Agenda item

Review of Community Right to Bid Procedures

To receive the above report.

Minutes:

Andrew Green, Community Partnership Co-ordinator introduced the report and explained that the Community Right to Bid was established three years ago under the 2011 Localism Act. Local authorities were required to maintain a list of ‘Assets of Community Value’. If or when a building came up for sale community groups were given an additional six months to prepare a bid. Nominations had been dealt with by the Community Partnerships Team. Members noted further details of the report which included the following:

 

Ø  Recent changes to the legislation meant that nominations of drinking establishments would affect permitted development rights. In view of those changes the Lead Member suggested that responsibility for Assets of Community Value should be passed to ‘Development Management’ (Planning).

Ø  However, following consultation with Planning it was now proposed that the process should stay with Community Partnerships but that Planning would be involved in the process.  The arrangement would be reviewed in 12 months time.

Ø  Where an owner appealed against a decision a Listing Review had to be carried out by a senior officer not involved in the original decision. It was proposed that the Corporate Management Team should nominate who carried out Listing Reviews.

Ø  Appendix C explained what lessons had been learned from previous bids.

Ø  The Community did not always have a good grasp of the legislation and sometimes, expectations were very high.

Ø  Councillor Bathurst requested the Community Partnerships Team to look at the criteria around decisions made as the scheme was about giving the community the opportunity to make a bid.

Ø  The team were only judging if the nomination did or did not meet the requirements and if it did meet them, the asset should be listed.

Ø  There was a test case going through the scheme where a National Trust property had been nominated but was held inalienably so that it could not be sold. The team were seeking legal advice regarding whether a property must be listed if it met the criteria irrespective of whether it was likely that the community could bid for the property.

Ø  Page 16 of the report listed financial implications. There was a small administration fund that was no longer available from Central Government so the council would have to meet the costs itself.

Ø  It was a Manifesto Commitment to support the national pub loan scheme and discussions were taking place with the local CAMRA group around potential collaboration.

Ø  Owners of buildings could claim compensation if they felt losses had been incurred. Potential compensation claims were initially underwritten by central government up to £20,000 but this provision is no longer in place so the full cost of any future compensation claim would have to be met by the Council.

Ø  Legislation allowed eight weeks for the Council to make a decision on whether or not to list the property.

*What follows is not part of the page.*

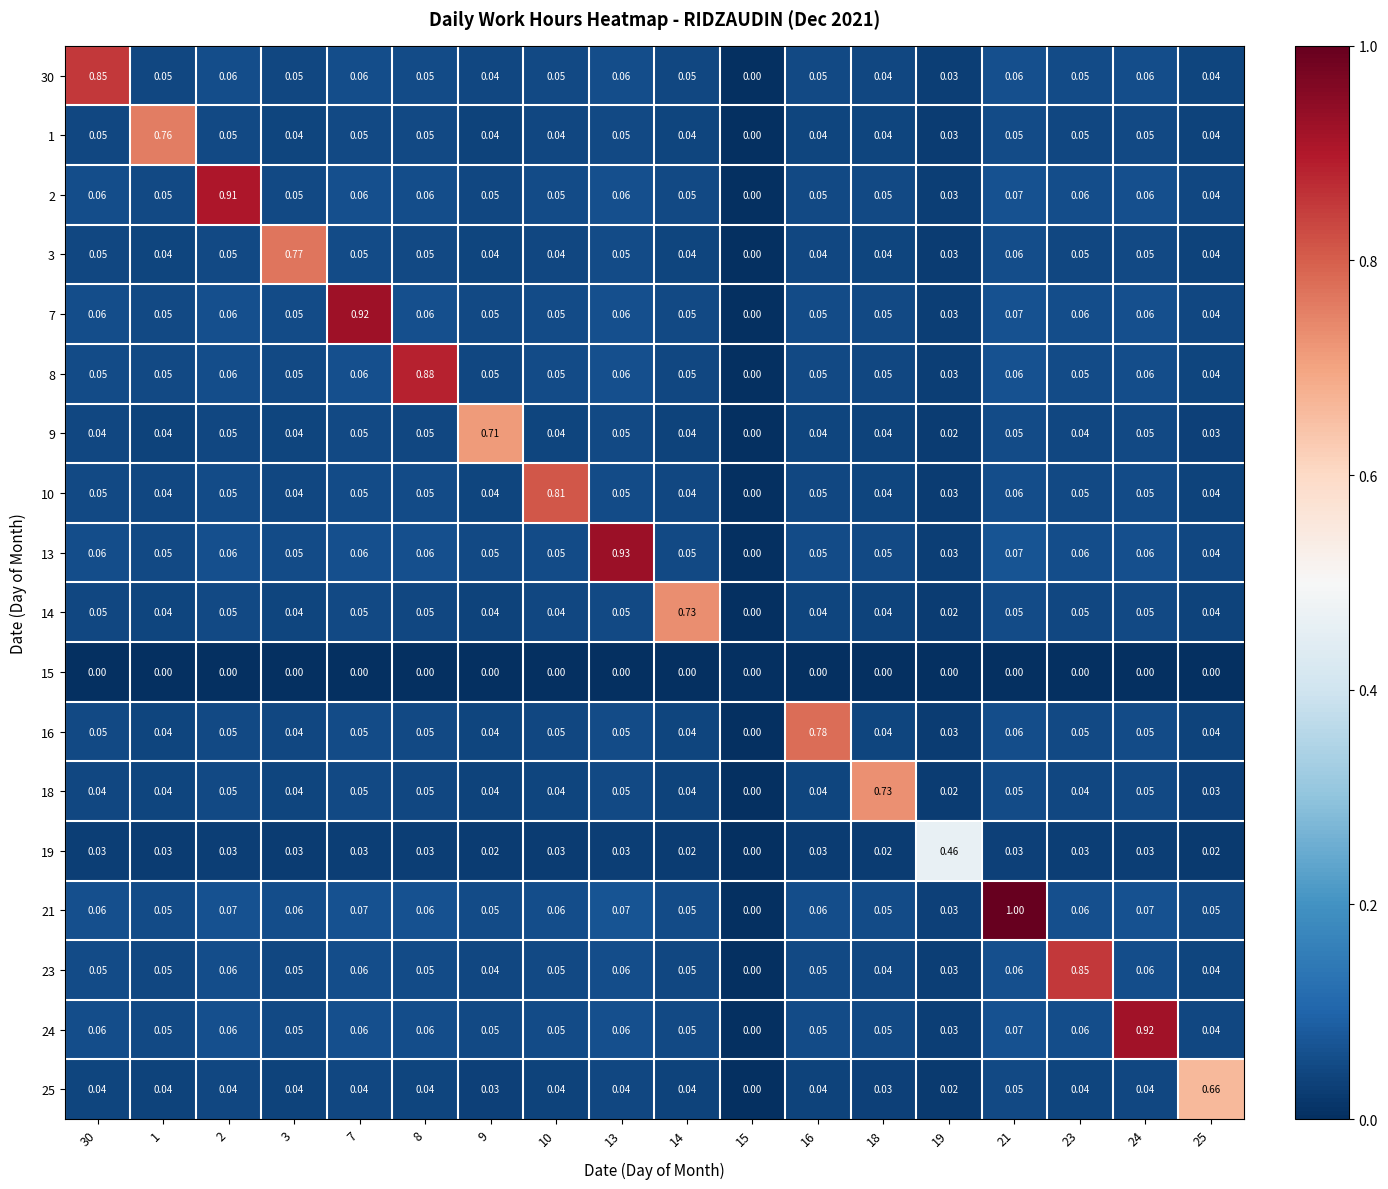

Is the value of 15 at 18 greater than the value of 14 at 24?

No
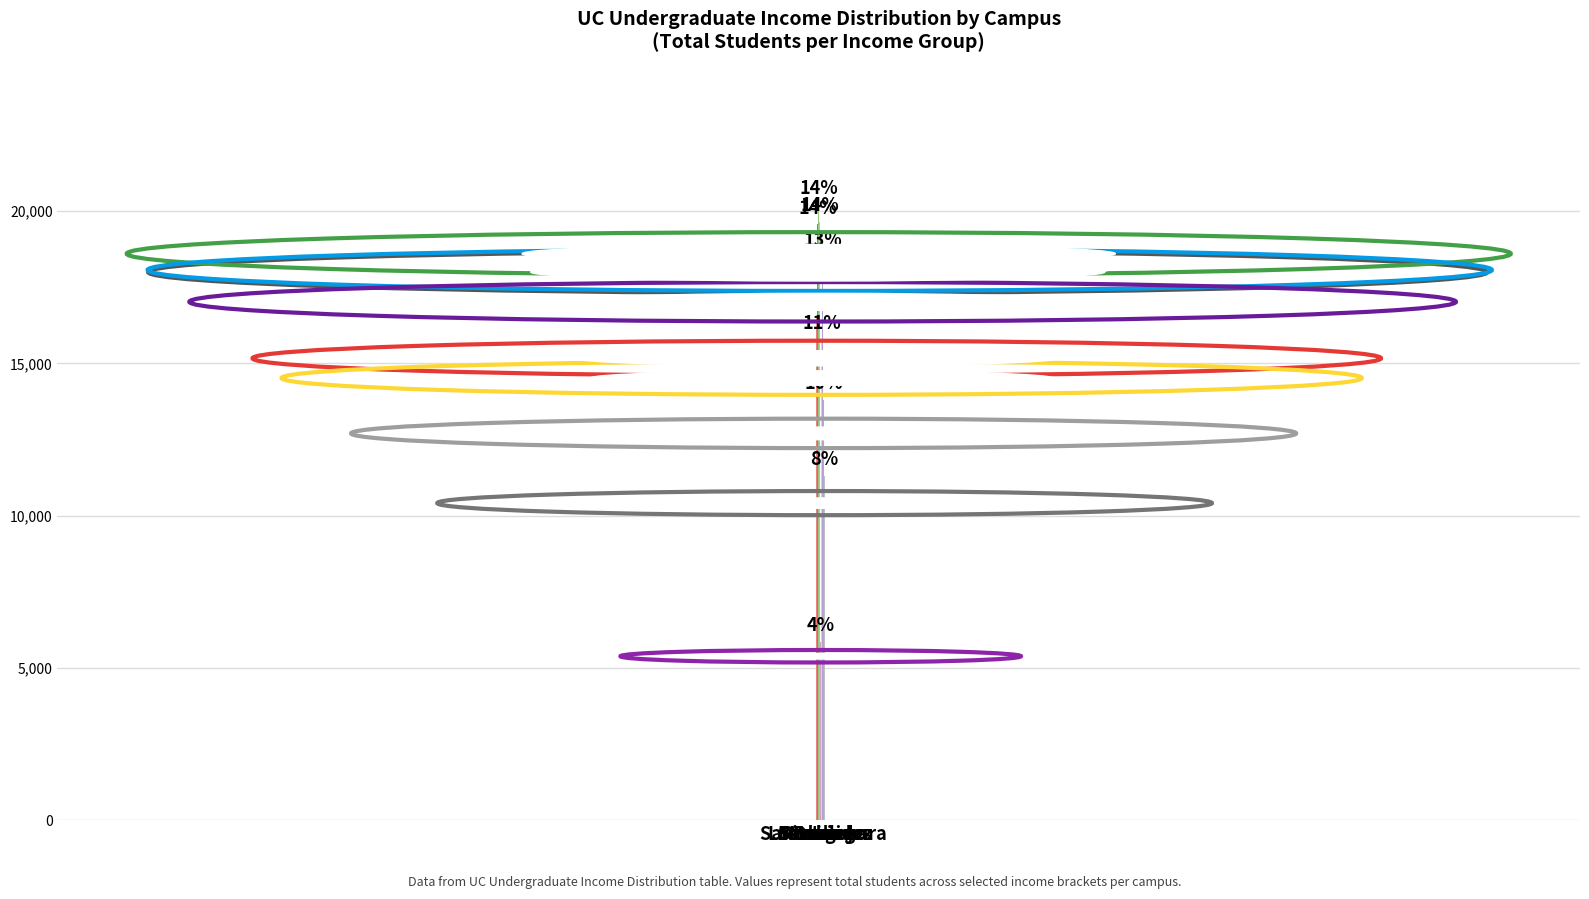

Are the bars horizontal?

No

Ø  Occasionally, people wanted to mount a bid where there was no need, which could add a lot of bureaucracy that there was no need for (e.g. when a community group was interested in purchasing or leasing a property that the Council itself owns).

 

RESOLVED UNANIMOUSLY: That:

 

1.    Responsibility for the Register of Assets and associated procedures should remain with the Community Partnerships team but with closer involvement from Planning Development management; the position is to be reviewed in 12 months time.

2.    Responsibility for Listing Reviews (where the owner of a property appeals against a decision), should be undertaken by a senior officer nominated by CMT with support from Shared Legal Services.

3.    The Panel should note the Community Right to Bid Policy at Appendix A and the procedure at Appendix B.